ドラフィル! 3 竜ヶ坂商店街オーケストラの凱旋

メディアワークス文庫 美奈川護著

出ましたね、3巻。今度こそ最終巻。らしい。本来1巻完結の予定だったとのことだけど、この3冊が無理して続けていたかといったらそんなことはなく、実に上手くまとめられていたと思います。

関連エントリ。1巻2巻

前巻で響介のお悩み解決が終わって、叔父さんの父親がどうやら謎の核心にいますよ、と。
そのハイドフェルト氏の遺したもう1つの謎が3巻のキーアイテム。もうそっちをスピンオフしてもいいくらいにかっこいいじいさんです。
その前にいつものようにご町内のお話。どうみてもただのモブなのにチェロの師匠への感謝みたいなドラマがあるのがドラフィルらしいというか。そしてわりとメインモブであるぴっころの旦那、こっちは散々な役回りだなあ。バカップル死ねみたいな扱われ方です。それでもめげないこのおっさんであればこそこんな話も許されるといったところか。タッキーと七緒の絡みもよい感じ。こういう背景が描かれてるからこそ七緒が生き生きして見えます。
本題は七緒とゆかりさんと仁美さんの家族愛のお話。一之瀬家羽田野家藤間家がつながります。その他音楽に囚われた人多数。トップの苦悩は当人にしか分からない。音楽に限った話じゃないですね。仁美さんの人間味が表現されたのも読む分にはマイルドでよいかと思います。ストイックさが変に凝り固まってないのもドラフィルのいいところ。同級生とか。

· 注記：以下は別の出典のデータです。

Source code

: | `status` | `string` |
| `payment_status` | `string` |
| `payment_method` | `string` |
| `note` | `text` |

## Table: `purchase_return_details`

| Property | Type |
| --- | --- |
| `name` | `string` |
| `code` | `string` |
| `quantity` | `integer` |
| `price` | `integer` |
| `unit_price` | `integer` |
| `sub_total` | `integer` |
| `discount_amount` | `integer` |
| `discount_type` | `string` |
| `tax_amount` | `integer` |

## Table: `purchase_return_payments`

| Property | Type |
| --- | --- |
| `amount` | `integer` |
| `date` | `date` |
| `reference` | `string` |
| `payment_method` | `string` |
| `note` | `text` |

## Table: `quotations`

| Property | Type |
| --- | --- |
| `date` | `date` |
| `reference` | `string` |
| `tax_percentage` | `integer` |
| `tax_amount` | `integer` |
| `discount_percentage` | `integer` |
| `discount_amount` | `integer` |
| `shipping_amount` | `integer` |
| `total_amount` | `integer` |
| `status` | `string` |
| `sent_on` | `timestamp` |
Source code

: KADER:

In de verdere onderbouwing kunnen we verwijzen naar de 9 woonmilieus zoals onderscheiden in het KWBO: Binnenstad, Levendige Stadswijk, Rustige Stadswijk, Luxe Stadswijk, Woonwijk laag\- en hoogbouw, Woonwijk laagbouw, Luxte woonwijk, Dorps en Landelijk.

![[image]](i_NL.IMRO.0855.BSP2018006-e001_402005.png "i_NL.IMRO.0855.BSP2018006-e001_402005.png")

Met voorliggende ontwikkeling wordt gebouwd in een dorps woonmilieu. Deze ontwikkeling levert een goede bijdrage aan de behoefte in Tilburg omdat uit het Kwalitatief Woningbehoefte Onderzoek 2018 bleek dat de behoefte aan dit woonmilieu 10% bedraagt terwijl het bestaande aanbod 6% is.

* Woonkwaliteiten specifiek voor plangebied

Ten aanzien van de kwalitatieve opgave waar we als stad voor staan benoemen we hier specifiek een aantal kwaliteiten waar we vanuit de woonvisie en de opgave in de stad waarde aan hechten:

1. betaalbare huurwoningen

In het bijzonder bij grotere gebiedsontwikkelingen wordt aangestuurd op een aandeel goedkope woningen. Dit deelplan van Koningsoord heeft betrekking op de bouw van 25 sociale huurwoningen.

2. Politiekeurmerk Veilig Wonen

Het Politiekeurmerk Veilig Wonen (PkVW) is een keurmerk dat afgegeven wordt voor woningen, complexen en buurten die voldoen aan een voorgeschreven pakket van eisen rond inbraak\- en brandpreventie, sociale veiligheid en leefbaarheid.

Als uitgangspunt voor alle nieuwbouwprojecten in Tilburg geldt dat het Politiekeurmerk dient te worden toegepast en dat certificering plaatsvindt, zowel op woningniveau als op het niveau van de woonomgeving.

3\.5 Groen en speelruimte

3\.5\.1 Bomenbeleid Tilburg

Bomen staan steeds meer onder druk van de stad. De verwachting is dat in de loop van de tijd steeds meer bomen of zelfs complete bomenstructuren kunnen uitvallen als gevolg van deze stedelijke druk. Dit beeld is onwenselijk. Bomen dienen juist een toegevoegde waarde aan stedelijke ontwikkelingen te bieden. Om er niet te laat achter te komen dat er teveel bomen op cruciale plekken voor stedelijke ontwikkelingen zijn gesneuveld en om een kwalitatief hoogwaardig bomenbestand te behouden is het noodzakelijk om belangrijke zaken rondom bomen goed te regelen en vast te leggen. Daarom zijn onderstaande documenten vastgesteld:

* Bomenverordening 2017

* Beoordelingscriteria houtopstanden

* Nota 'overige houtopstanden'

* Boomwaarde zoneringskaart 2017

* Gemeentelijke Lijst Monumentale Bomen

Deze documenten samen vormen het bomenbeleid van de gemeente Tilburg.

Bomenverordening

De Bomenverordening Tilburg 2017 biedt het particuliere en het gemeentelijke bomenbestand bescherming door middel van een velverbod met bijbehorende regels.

ところで今まで題材になってた他の曲はCD持ってるけど、今回のベートーヴェンのバイオリン協奏曲だけは所持していないのでピンときませんでした。残念。いい機会だし、そのうちCD買ってみようか。とりあえず誰の何年盤がいいのか探ってみよう。

そしてまた最後までフジマさんと読んでしまいました。今リンク貼ろうと過去エントリ開かなかったらまた忘れてるところだった。ていうかそのうち読み返すときがきてもきっと忘れてる。

それにしてもよくよくまとまっていた作品でした。基本的にメディアワークス文庫が電撃の上澄みといったポジションとして、アベレージ的に他のどの文庫よりも面白い作品に当たる可能性が高い安心のレーベルですね。看板のビブリアに限らず、他にもたくさん面白い作品が多くて悩ましいところです。時間の捻出どうすれば。